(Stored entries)
□ □ □ □ □

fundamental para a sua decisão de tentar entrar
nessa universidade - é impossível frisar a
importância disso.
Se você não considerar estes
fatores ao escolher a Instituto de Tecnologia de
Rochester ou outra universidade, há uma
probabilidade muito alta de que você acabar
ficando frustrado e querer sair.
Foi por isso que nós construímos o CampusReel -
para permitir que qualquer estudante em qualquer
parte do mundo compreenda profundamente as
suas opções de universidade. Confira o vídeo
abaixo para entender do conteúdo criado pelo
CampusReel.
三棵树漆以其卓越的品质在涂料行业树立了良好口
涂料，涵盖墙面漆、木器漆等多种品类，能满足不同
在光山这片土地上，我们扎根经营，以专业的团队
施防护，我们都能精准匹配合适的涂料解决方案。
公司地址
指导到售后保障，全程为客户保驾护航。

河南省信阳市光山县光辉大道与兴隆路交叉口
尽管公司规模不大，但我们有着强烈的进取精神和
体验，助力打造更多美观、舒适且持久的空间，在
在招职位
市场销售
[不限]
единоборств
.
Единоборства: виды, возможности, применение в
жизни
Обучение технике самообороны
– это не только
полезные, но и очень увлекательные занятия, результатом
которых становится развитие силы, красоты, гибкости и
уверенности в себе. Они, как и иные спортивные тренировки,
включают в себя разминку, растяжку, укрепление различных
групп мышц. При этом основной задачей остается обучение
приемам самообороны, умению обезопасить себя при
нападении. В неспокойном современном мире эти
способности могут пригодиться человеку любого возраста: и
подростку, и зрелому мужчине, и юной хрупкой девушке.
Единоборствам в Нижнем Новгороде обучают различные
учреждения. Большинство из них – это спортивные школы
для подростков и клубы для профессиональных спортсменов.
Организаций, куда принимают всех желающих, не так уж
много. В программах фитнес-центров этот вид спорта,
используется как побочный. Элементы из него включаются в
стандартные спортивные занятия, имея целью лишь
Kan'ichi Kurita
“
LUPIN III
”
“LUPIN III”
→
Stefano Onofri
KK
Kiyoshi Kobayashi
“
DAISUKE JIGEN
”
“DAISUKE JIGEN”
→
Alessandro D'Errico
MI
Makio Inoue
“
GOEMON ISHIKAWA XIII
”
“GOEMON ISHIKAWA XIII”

□ □ □ □ □

▸ What is needed
Return only what runs from the line containing "стандартные спортивные занятия, имея" to the last line of the records above, both ends included, exactly as written.

▸ Your response
стандартные спортивные занятия, имея целью лишь
Kan'ichi Kurita
“
LUPIN III
”
“LUPIN III”
→
Stefano Onofri
KK
Kiyoshi Kobayashi
“
DAISUKE JIGEN
”
“DAISUKE JIGEN”
→
Alessandro D'Errico
MI
Makio Inoue
“
GOEMON ISHIKAWA XIII
”
“GOEMON ISHIKAWA XIII”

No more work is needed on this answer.